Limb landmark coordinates
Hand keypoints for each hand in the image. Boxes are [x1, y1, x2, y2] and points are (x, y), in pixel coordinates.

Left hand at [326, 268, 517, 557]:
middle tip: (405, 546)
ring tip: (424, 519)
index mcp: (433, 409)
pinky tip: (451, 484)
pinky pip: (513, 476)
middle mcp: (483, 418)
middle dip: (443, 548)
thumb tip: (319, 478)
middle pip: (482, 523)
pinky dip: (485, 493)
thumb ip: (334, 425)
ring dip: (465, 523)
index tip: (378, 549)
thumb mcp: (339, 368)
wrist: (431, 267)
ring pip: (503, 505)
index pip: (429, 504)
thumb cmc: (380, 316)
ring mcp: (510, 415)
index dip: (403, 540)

_Work task_. Look through the records for the word "thumb". Every line that has it should be copied.

_Solution to this exercise_.
thumb tip: (319, 478)
thumb ip: (334, 425)
thumb mcp: (339, 368)
thumb cmc: (380, 316)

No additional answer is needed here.